2019-10-23 00:00:12 | 刑事ドラマ'70年代









 
☆第31話『拳銃の報酬』(1977.11.7.OA/脚本=鴨井達比古/監督=松森 健)

しがないチンピラの哲夫(鹿野浩四郎)が入院先の看護婦=早苗(風吹ジュン)と恋に落ち、結婚すべく暴力団から足を洗うことを決意するんだけど、もちろん簡単にはいきません。

兄貴分から「拳銃を調達して来たら認めてやる」と言われ、交番の老巡査=野田(松村彦次郎)を襲撃した哲夫は、奪った拳銃を暴発させて野田に重傷を負わせちゃう。

で、兄貴分にその拳銃を引き渡し、カタギに戻れたことを早苗に報告しに行ったら、なぜか彼女は真っ青な顔をしてる。どうしたのか尋ねてみたら「お父さんが交番で襲われて拳銃を奪われたの」って言うから驚いた!

そう、哲夫は、これから早苗との結婚を許してもらうべく挨拶に行くつもりだった、彼女の父親をそうとは知らず襲撃しちゃったのでした。
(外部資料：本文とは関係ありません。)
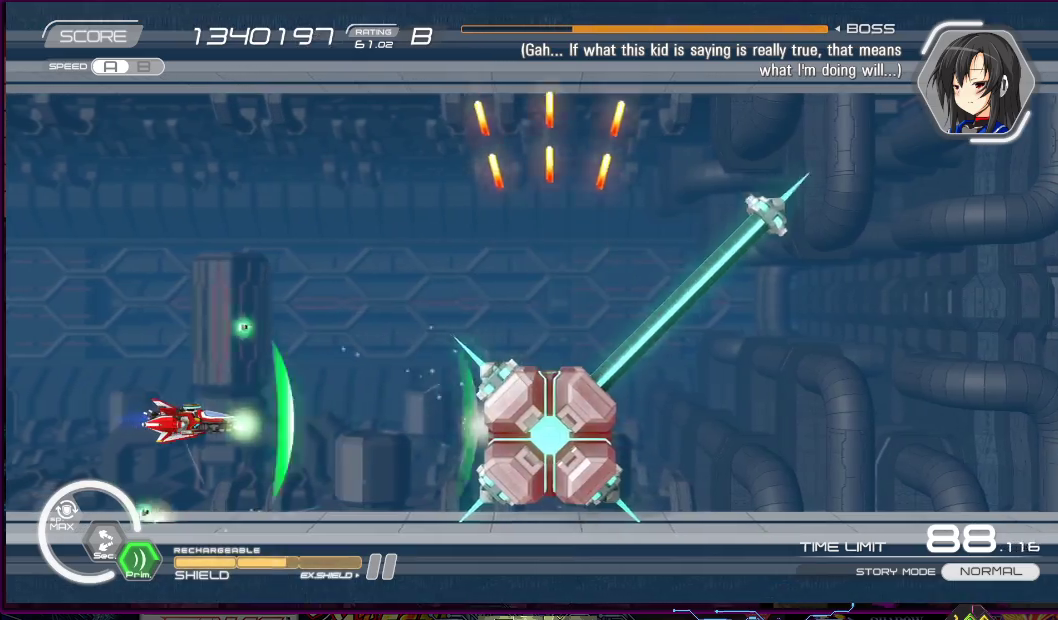
{"buttons": ["SQUARE", "DPAD_UP", "DPAD_RIGHT"], "right_stick": "center", "events": [[117, "DPAD_LEFT", "down"], [117, "DPAD_UP", "down"], [233, "DPAD_LEFT", "up"], [233, "DPAD_UP", "up"], [433, "DPAD_UP", "down"], [467, "DPAD_RIGHT", "down"]]}
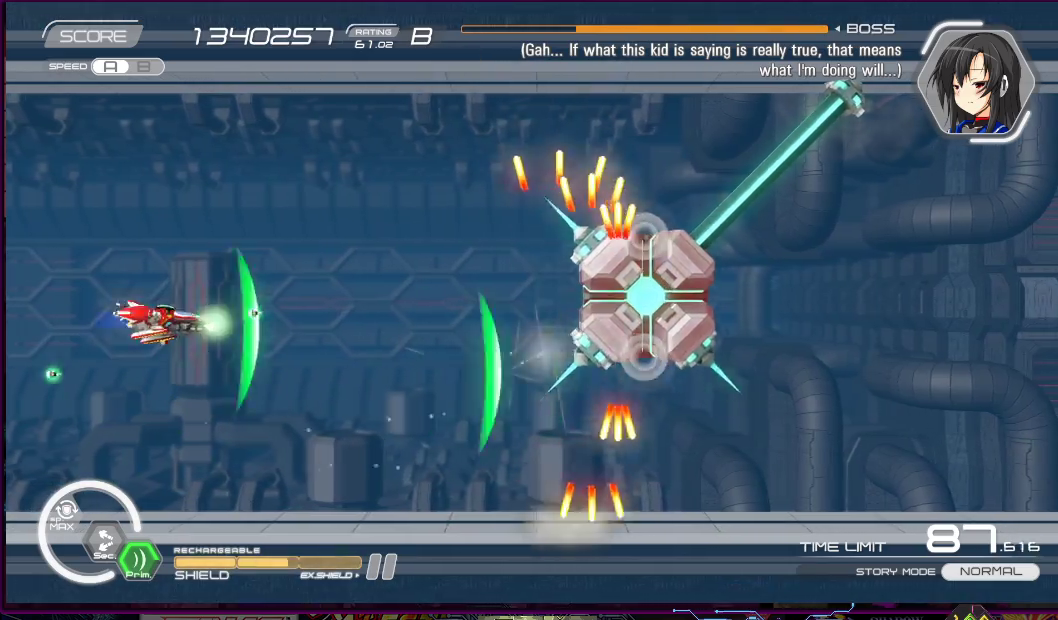
{"buttons": ["SQUARE", "DPAD_RIGHT"], "right_stick": "center", "events": [[250, "DPAD_UP", "up"], [267, "DPAD_RIGHT", "up"], [367, "DPAD_RIGHT", "down"], [367, "DPAD_UP", "down"], [483, "DPAD_UP", "up"]]}
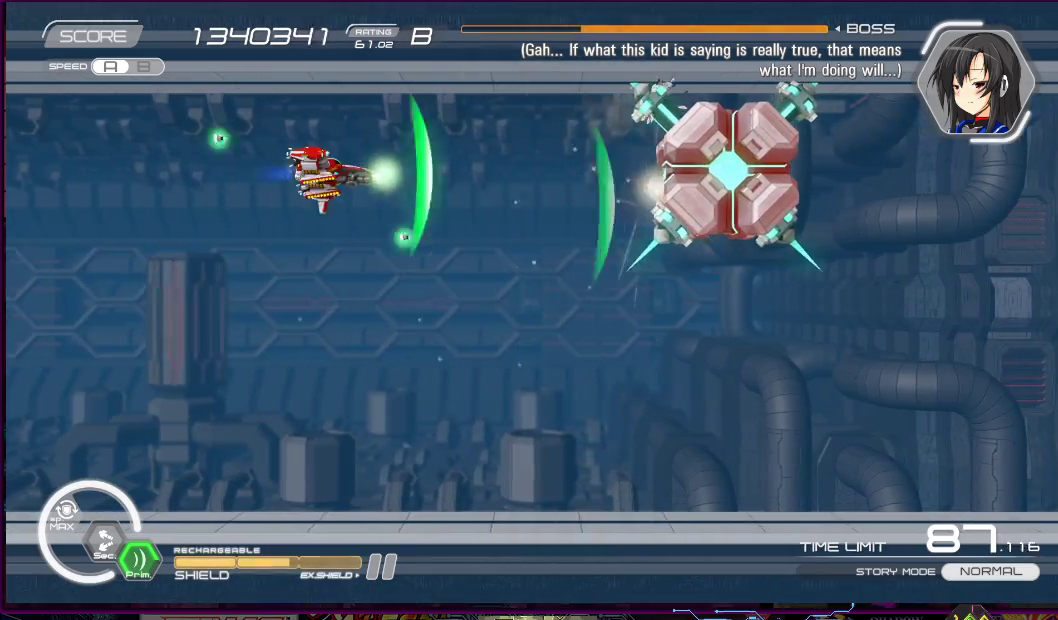
{"buttons": ["SQUARE"], "right_stick": "center", "events": [[17, "DPAD_RIGHT", "up"], [317, "DPAD_DOWN", "down"], [317, "DPAD_LEFT", "down"], [417, "DPAD_DOWN", "up"], [450, "DPAD_LEFT", "up"]]}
野田巡査は、城西署の華麗なる女刑事=三杉理恵(梶 芽衣子)がかつて世話になった恩人でもあり、当然ながら理恵は犯人探しに躍起になるんだけど、意識を取り戻した野田は自分を襲った犯人の顔を見ていないと言う。んなアホな!

実は野田巡査は早苗の交際相手を密かに調べたことがあり、彼の顔を知っていたのでした。娘を傷つけたくない野田は本当のことが言えず、そのせいで理恵の捜査は難航します。

そんな折り、南口署の管内で暴力団の会長が射殺される事件が発生、使用された拳銃は野田巡査が奪われた物と同一であることが判明! 理恵は南口署の高村(草刈正雄)や南郷(田中邦衛)らと合流し、華麗なる合同捜査を繰り広げるのでした。

会長を射殺したのは次期会長の座を狙う哲夫の兄貴分で、最初から全ての罪を哲夫になすりつける計画だった。カップルの心中に見せかけるため早苗をも拉致し、哲夫もろとも始末しようとする卑劣な連中のアジトに、それを察知した理恵が突っ込み、高村が必殺マグナム44をぶっ放す!

……と、こうして粗筋だけ追うと『Gメン'75』ばりのケレン味あふれるストーリーで、燃える展開を想像させるんだけど、なぜかそういうカタルシスが『華麗なる刑事』には感じられないんですよね。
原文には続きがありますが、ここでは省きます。